■ What is needed:
Copy out the records below with every "underline" swapped for "strikethrough", changing nothing else. Leave the pictures out of your answer.

■ Provided records:

+ + +

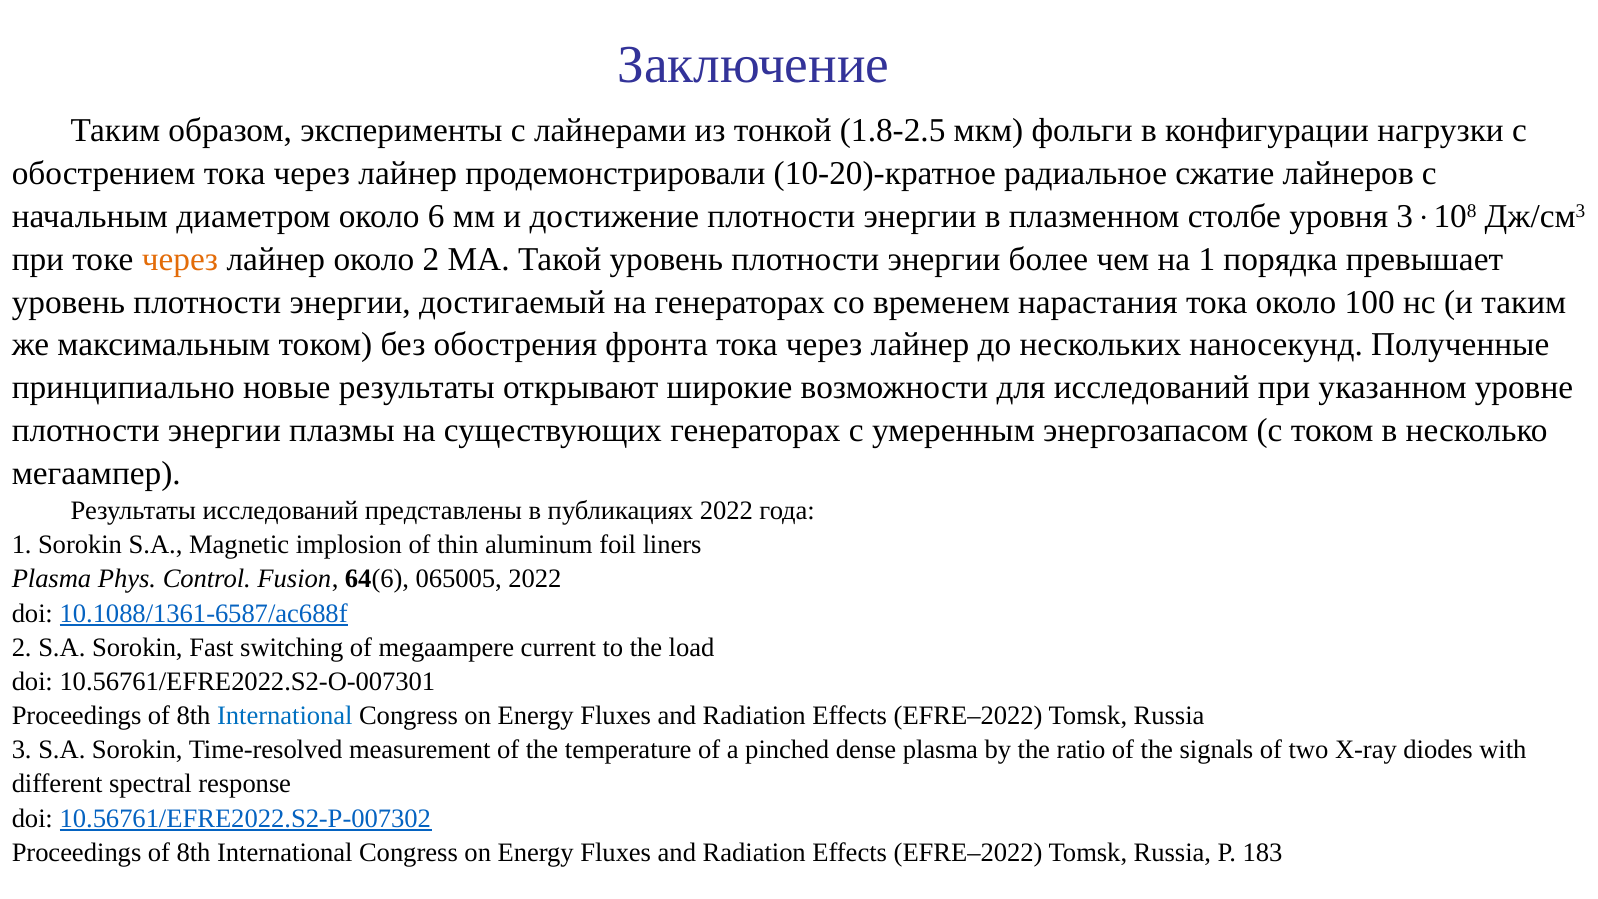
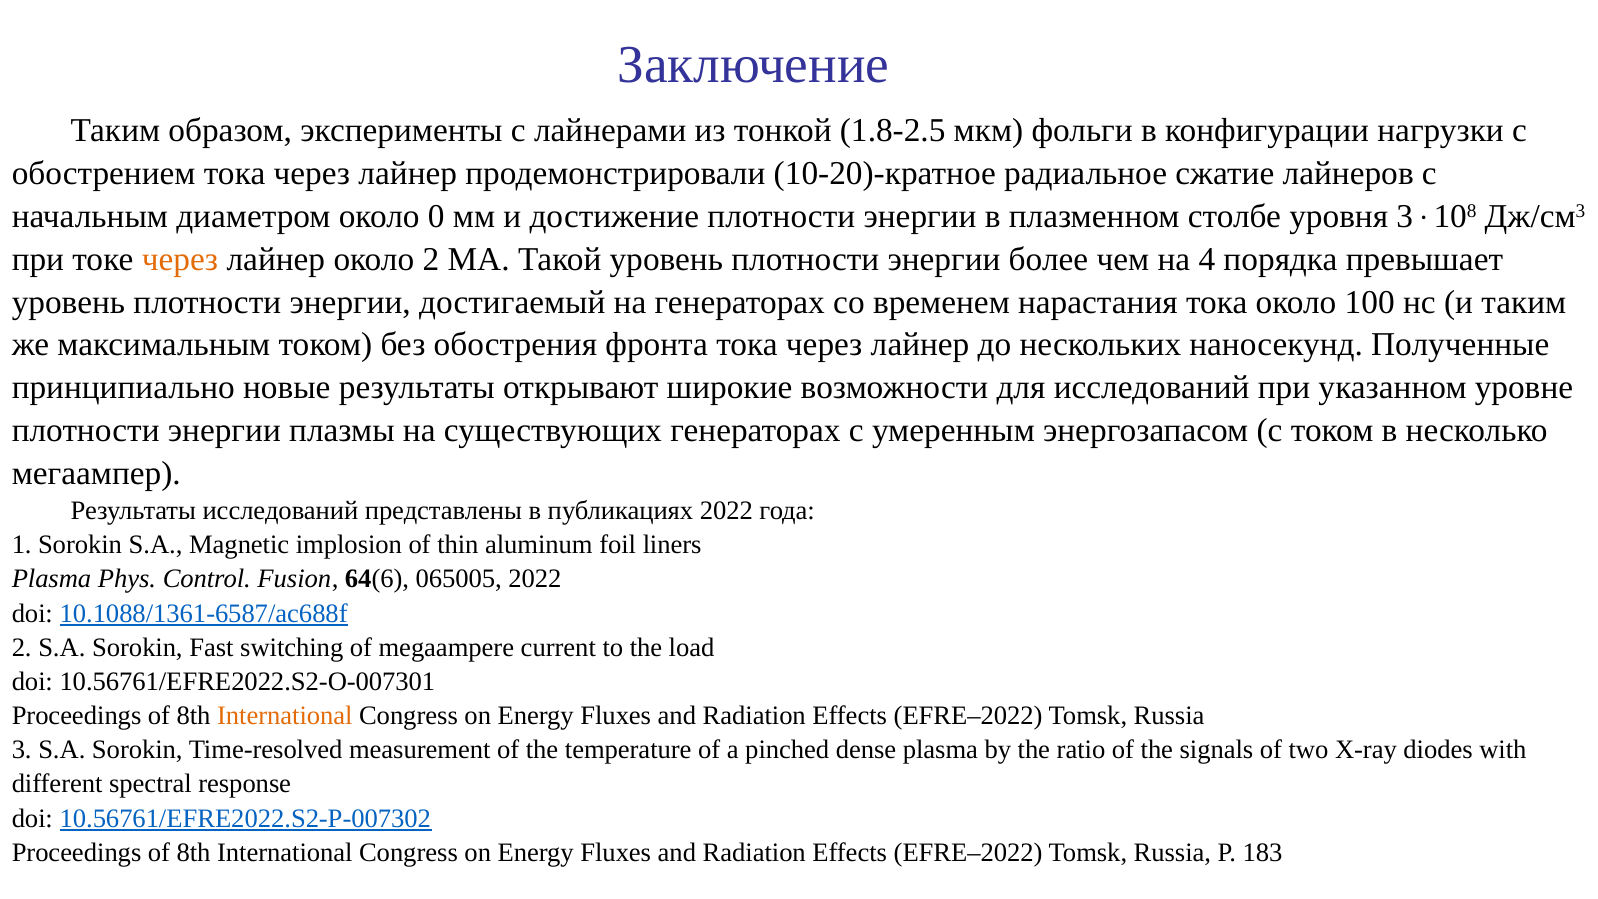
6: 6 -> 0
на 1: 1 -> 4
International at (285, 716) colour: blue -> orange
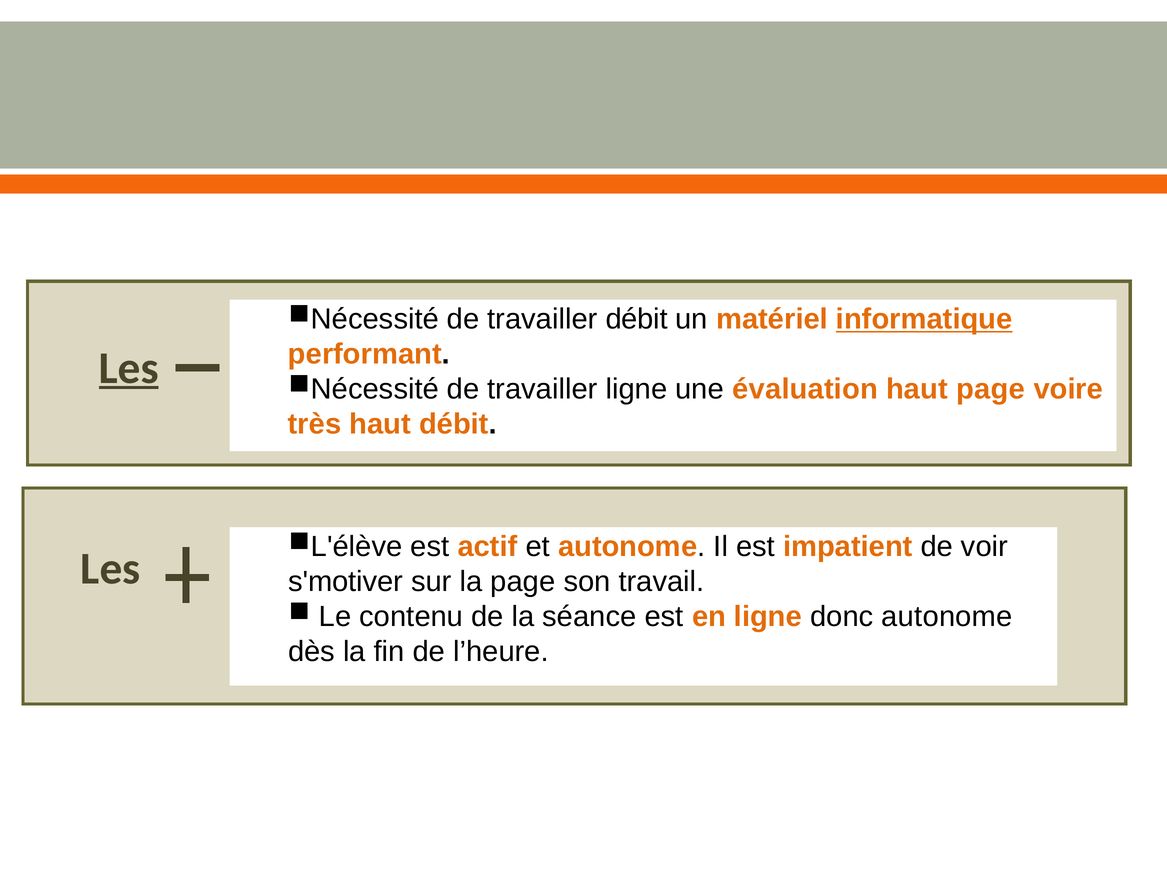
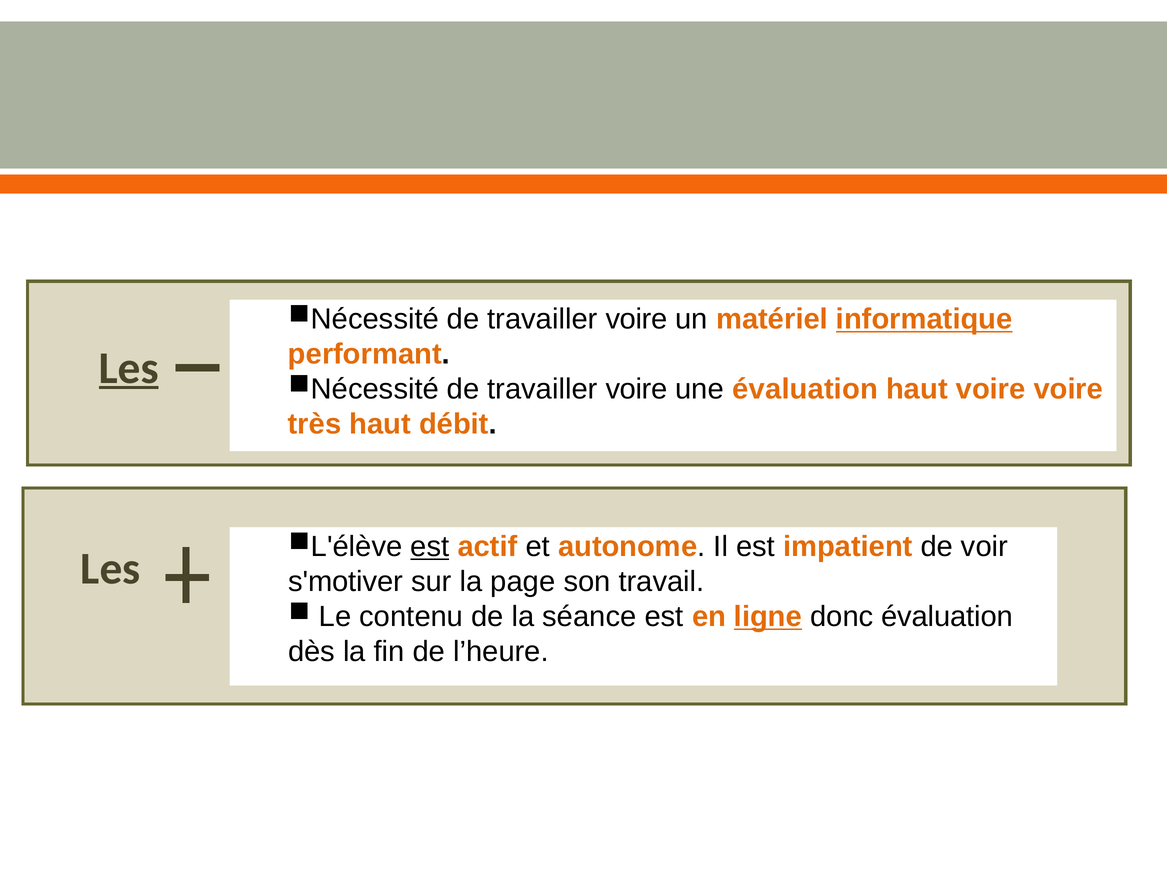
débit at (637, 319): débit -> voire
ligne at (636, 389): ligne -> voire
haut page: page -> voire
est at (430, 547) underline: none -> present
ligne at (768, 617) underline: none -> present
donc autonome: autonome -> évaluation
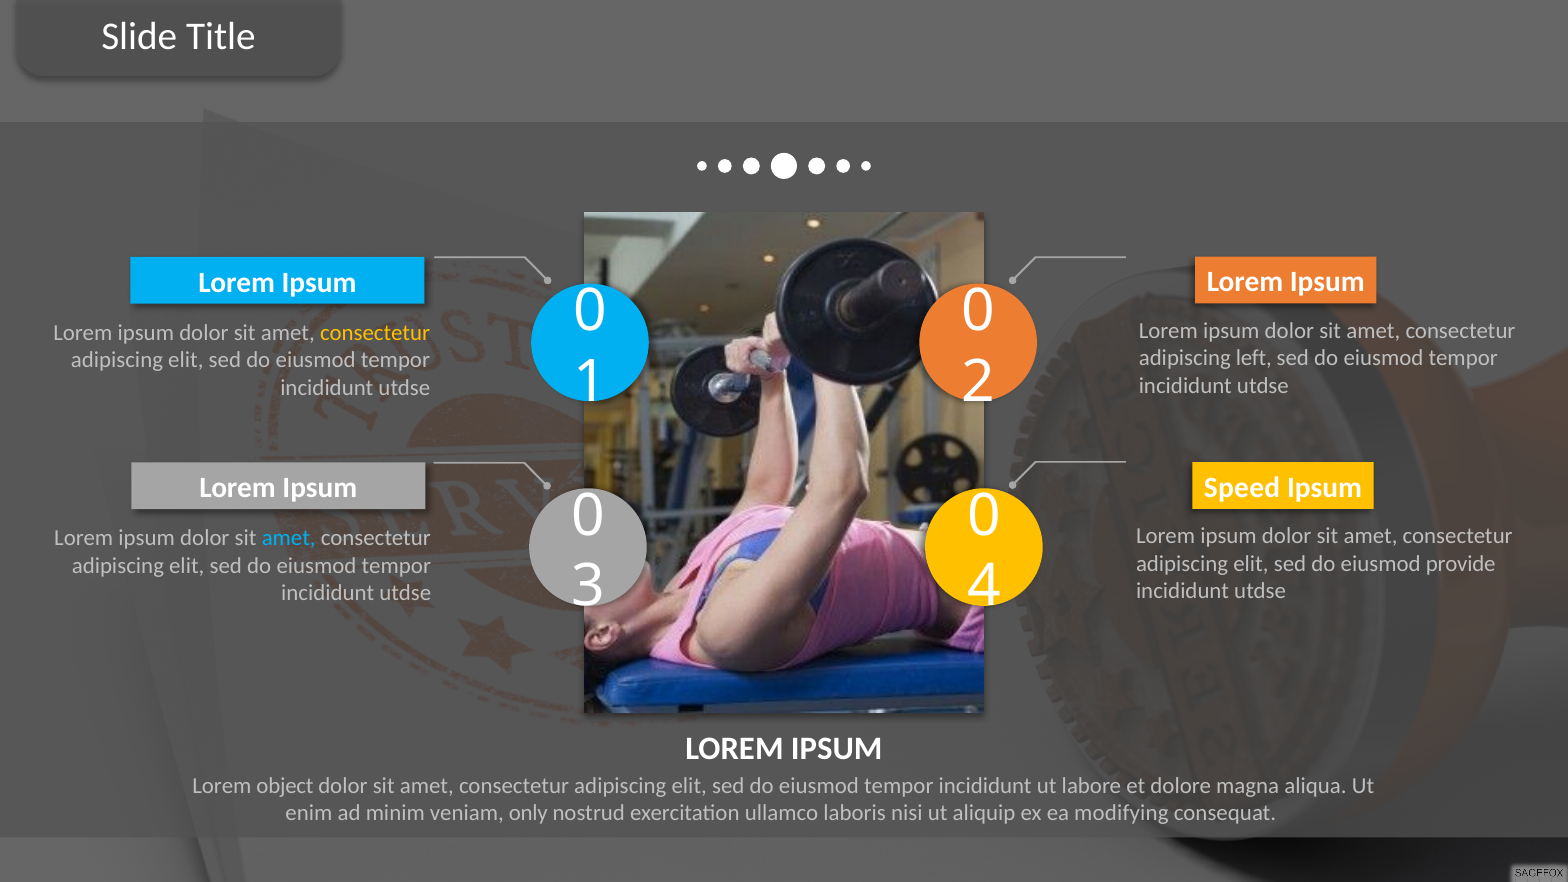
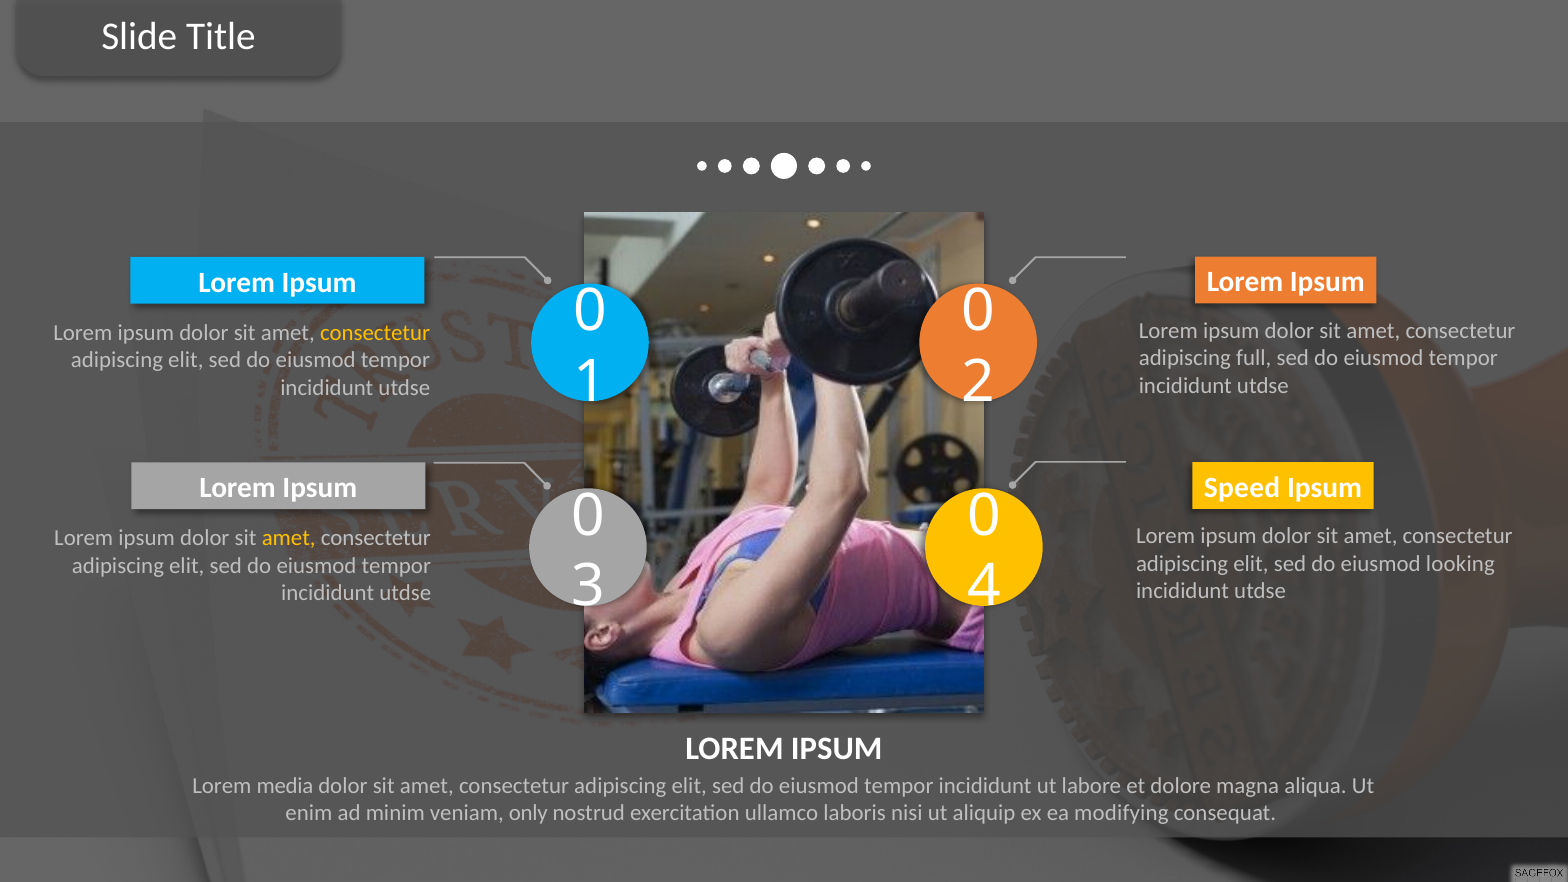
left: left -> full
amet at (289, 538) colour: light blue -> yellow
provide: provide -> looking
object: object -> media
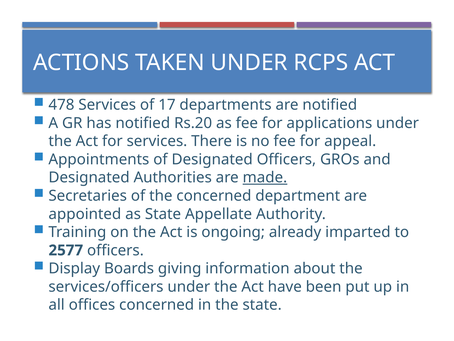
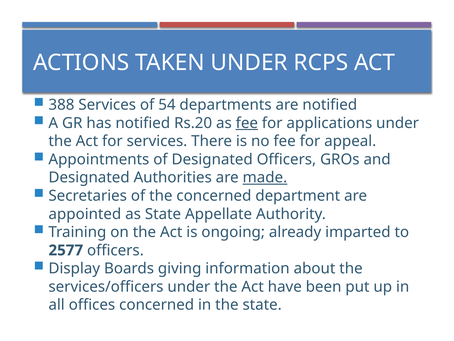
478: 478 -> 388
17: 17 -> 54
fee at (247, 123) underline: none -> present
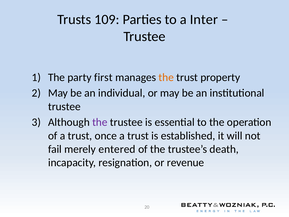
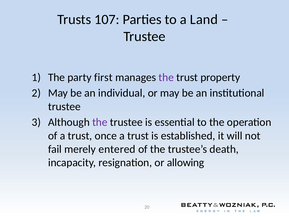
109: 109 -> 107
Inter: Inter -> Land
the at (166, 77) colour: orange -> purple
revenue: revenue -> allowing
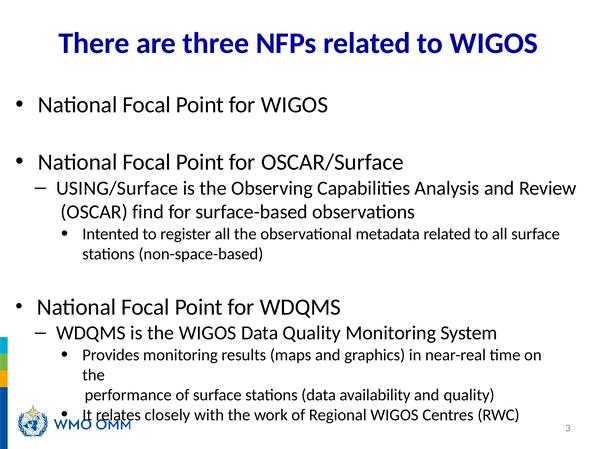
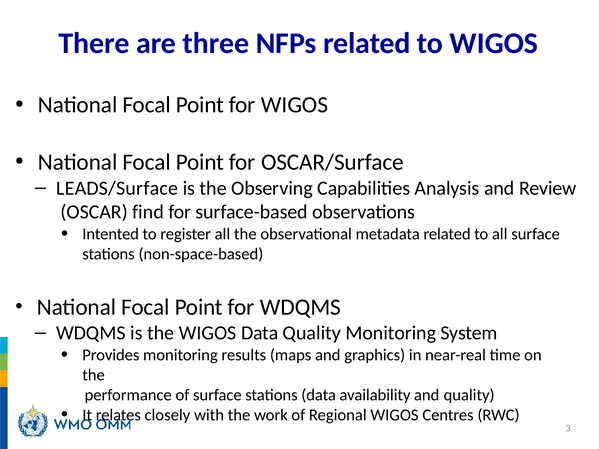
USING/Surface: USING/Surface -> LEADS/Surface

+ + +

■ Complete output:
6: 6 -> 0
на 1: 1 -> 4
International at (285, 716) colour: blue -> orange
débit at (637, 319): débit -> voire
ligne at (636, 389): ligne -> voire
haut page: page -> voire
est at (430, 547) strikethrough: none -> present
ligne at (768, 617) strikethrough: none -> present
donc autonome: autonome -> évaluation
left: left -> full
amet at (289, 538) colour: light blue -> yellow
provide: provide -> looking
object: object -> media
478: 478 -> 388
17: 17 -> 54
fee at (247, 123) strikethrough: none -> present
109: 109 -> 107
Inter: Inter -> Land
the at (166, 77) colour: orange -> purple
revenue: revenue -> allowing
USING/Surface: USING/Surface -> LEADS/Surface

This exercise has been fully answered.